# You could get to the fishing hole fast in this:



## Polaris425 (Dec 16, 2004)

*And Marty, We know this is your boat, it says so right here! :rockn:










170+mph ~44' MTI boat, twin 1325 hp Merc's, $2,000,000.00 each *


----------



## tylerolso (Jul 15, 2009)

***!!!!!!!!!!!!!!!!!!! thats a nice boat


----------



## KMKjr (Jan 9, 2009)

No rod holders? WTF?


----------



## rrsi_duke (Mar 1, 2010)

KMKjr said:


> No rod holders? WTF?


speaking of rod holders, i've been meaning to let ya'll know about a little run in with the local law i had a few weeks back.
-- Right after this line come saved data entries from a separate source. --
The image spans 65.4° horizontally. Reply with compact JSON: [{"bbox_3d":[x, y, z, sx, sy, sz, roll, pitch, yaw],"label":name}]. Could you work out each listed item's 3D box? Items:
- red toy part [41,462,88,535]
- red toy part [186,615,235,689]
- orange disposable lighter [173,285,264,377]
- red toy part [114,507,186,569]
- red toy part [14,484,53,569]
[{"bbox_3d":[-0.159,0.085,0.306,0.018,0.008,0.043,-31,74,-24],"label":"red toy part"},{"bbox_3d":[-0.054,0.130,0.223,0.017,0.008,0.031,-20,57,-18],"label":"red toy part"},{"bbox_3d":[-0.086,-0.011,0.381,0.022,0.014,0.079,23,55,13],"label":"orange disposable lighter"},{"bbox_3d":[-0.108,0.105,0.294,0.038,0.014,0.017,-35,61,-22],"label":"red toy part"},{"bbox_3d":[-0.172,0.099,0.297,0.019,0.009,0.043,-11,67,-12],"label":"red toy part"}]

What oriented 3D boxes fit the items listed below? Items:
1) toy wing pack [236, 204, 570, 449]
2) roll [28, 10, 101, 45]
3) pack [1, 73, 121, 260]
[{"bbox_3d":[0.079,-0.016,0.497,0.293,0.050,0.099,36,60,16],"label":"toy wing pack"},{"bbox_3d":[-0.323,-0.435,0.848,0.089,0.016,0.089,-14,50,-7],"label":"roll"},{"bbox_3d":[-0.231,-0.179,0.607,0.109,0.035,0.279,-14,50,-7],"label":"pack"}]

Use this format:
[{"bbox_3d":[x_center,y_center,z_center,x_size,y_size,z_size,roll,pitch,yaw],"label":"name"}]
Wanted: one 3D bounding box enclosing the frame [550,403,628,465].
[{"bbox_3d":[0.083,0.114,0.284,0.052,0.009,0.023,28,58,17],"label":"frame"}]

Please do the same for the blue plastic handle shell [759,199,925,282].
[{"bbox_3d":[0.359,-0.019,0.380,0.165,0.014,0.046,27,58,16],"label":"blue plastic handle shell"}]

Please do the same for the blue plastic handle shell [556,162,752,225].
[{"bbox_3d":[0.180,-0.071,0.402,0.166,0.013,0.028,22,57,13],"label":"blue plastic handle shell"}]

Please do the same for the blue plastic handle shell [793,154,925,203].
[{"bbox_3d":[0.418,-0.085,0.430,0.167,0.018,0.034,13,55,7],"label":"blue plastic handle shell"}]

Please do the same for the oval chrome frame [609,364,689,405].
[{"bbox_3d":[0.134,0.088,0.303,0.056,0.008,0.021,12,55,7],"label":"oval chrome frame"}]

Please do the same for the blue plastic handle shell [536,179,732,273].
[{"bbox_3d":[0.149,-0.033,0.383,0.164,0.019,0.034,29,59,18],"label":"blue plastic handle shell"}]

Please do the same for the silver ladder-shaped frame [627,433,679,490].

I was headed duck hunting early one morning and had the brute on the trailer and got pulled over for not having lights on the trailer and while talking to the officer he asked if those pipes i had up there was for when i go fishing to hold my poles, I just laughed and told him what they were for.


----------



## oldmanbrute (Apr 15, 2009)

where's the trolling motor?


----------



## KMKjr (Jan 9, 2009)

No live well, no room for a cooler, BBQ.....


----------



## Big D (Jun 23, 2009)

HOLY


----------



## bowhuntr (Jan 30, 2011)

I see its got a nice sized screen for the fish graph...Wonder how it back trolls?


----------



## bigdigger1527 (Dec 1, 2009)

awesome, wonder if it takes regular ? :haha:


----------



## Polaris425 (Dec 16, 2004)

bigdigger1527 said:


> awesome, wonder if it takes regular ? :haha:


See that is where they get you!! $2,000,000 price tag, not a big deal right... THEN you find out.. What!??!?! I got to run Premium in it?!?!?!!? :nutkick:


----------